▶ **Activity**:
The required output is every entry, printed exactly as written.

▶ **Material shown**:
=== Begin Enclosure ===

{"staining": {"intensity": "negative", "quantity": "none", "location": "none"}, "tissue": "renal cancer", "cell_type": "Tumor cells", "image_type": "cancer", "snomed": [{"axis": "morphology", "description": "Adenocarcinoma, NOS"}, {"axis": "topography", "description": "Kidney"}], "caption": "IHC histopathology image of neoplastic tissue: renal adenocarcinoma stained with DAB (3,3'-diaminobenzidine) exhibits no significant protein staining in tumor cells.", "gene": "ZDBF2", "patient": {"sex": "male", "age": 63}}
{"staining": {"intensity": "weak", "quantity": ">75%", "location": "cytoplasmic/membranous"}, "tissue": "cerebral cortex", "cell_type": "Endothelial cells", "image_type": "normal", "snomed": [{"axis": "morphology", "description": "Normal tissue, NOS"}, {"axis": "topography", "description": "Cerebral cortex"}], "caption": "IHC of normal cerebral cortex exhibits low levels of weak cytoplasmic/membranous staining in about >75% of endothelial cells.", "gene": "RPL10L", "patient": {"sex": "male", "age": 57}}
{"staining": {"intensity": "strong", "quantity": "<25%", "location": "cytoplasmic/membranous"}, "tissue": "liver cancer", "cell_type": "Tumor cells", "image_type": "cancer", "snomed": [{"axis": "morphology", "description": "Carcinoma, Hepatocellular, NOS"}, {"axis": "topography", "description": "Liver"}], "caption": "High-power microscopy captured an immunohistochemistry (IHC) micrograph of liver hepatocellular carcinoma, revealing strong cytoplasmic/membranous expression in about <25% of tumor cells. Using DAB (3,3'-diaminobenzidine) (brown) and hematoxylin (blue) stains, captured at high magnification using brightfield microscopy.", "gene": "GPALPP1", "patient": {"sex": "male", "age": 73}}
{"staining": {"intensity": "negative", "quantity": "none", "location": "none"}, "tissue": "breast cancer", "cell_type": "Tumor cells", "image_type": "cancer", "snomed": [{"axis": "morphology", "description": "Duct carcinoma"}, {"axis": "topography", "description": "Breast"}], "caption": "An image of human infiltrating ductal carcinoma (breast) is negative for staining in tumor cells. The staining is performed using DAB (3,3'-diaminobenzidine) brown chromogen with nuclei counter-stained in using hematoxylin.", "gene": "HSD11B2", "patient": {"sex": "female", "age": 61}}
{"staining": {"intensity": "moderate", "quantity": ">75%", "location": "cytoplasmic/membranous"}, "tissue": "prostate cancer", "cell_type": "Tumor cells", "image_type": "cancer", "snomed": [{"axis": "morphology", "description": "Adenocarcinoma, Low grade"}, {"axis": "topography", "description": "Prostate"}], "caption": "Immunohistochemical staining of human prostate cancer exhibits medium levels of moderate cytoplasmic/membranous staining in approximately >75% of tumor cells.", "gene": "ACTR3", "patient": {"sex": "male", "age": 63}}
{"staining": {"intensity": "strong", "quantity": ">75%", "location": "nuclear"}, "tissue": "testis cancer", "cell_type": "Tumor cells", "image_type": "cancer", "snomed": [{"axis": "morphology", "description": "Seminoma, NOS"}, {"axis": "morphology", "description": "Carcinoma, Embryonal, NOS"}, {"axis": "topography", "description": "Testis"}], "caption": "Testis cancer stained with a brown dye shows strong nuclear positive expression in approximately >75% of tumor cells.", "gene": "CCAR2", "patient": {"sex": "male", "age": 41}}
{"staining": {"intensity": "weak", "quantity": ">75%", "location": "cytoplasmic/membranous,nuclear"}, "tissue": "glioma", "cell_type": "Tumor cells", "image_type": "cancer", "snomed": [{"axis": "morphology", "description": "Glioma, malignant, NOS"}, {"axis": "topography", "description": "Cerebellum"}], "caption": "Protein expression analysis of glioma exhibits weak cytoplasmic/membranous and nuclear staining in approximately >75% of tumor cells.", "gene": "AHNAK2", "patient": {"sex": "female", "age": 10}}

=== End Enclosure ===

▶ **Problem solution**:
{"staining": {"intensity": "negative", "quantity": "none", "location": "none"}, "tissue": "renal cancer", "cell_type": "Tumor cells", "image_type": "cancer", "snomed": [{"axis": "morphology", "description": "Adenocarcinoma, NOS"}, {"axis": "topography", "description": "Kidney"}], "caption": "IHC histopathology image of neoplastic tissue: renal adenocarcinoma stained with DAB (3,3'-diaminobenzidine) exhibits no significant protein staining in tumor cells.", "gene": "ZDBF2", "patient": {"sex": "male", "age": 63}}
{"staining": {"intensity": "weak", "quantity": ">75%", "location": "cytoplasmic/membranous"}, "tissue": "cerebral cortex", "cell_type": "Endothelial cells", "image_type": "normal", "snomed": [{"axis": "morphology", "description": "Normal tissue, NOS"}, {"axis": "topography", "description": "Cerebral cortex"}], "caption": "IHC of normal cerebral cortex exhibits low levels of weak cytoplasmic/membranous staining in about >75% of endothelial cells.", "gene": "RPL10L", "patient": {"sex": "male", "age": 57}}
{"staining": {"intensity": "strong", "quantity": "<25%", "location": "cytoplasmic/membranous"}, "tissue": "liver cancer", "cell_type": "Tumor cells", "image_type": "cancer", "snomed": [{"axis": "morphology", "description": "Carcinoma, Hepatocellular, NOS"}, {"axis": "topography", "description": "Liver"}], "caption": "High-power microscopy captured an immunohistochemistry (IHC) micrograph of liver hepatocellular carcinoma, revealing strong cytoplasmic/membranous expression in about <25% of tumor cells. Using DAB (3,3'-diaminobenzidine) (brown) and hematoxylin (blue) stains, captured at high magnification using brightfield microscopy.", "gene": "GPALPP1", "patient": {"sex": "male", "age": 73}}
{"staining": {"intensity": "negative", "quantity": "none", "location": "none"}, "tissue": "breast cancer", "cell_type": "Tumor cells", "image_type": "cancer", "snomed": [{"axis": "morphology", "description": "Duct carcinoma"}, {"axis": "topography", "description": "Breast"}], "caption": "An image of human infiltrating ductal carcinoma (breast) is negative for staining in tumor cells. The staining is performed using DAB (3,3'-diaminobenzidine) brown chromogen with nuclei counter-stained in using hematoxylin.", "gene": "HSD11B2", "patient": {"sex": "female", "age": 61}}
{"staining": {"intensity": "moderate", "quantity": ">75%", "location": "cytoplasmic/membranous"}, "tissue": "prostate cancer", "cell_type": "Tumor cells", "image_type": "cancer", "snomed": [{"axis": "morphology", "description": "Adenocarcinoma, Low grade"}, {"axis": "topography", "description": "Prostate"}], "caption": "Immunohistochemical staining of human prostate cancer exhibits medium levels of moderate cytoplasmic/membranous staining in approximately >75% of tumor cells.", "gene": "ACTR3", "patient": {"sex": "male", "age": 63}}
{"staining": {"intensity": "strong", "quantity": ">75%", "location": "nuclear"}, "tissue": "testis cancer", "cell_type": "Tumor cells", "image_type": "cancer", "snomed": [{"axis": "morphology", "description": "Seminoma, NOS"}, {"axis": "morphology", "description": "Carcinoma, Embryonal, NOS"}, {"axis": "topography", "description": "Testis"}], "caption": "Testis cancer stained with a brown dye shows strong nuclear positive expression in approximately >75% of tumor cells.", "gene": "CCAR2", "patient": {"sex": "male", "age": 41}}
{"staining": {"intensity": "weak", "quantity": ">75%", "location": "cytoplasmic/membranous,nuclear"}, "tissue": "glioma", "cell_type": "Tumor cells", "image_type": "cancer", "snomed": [{"axis": "morphology", "description": "Glioma, malignant, NOS"}, {"axis": "topography", "description": "Cerebellum"}], "caption": "Protein expression analysis of glioma exhibits weak cytoplasmic/membranous and nuclear staining in approximately >75% of tumor cells.", "gene": "AHNAK2", "patient": {"sex": "female", "age": 10}}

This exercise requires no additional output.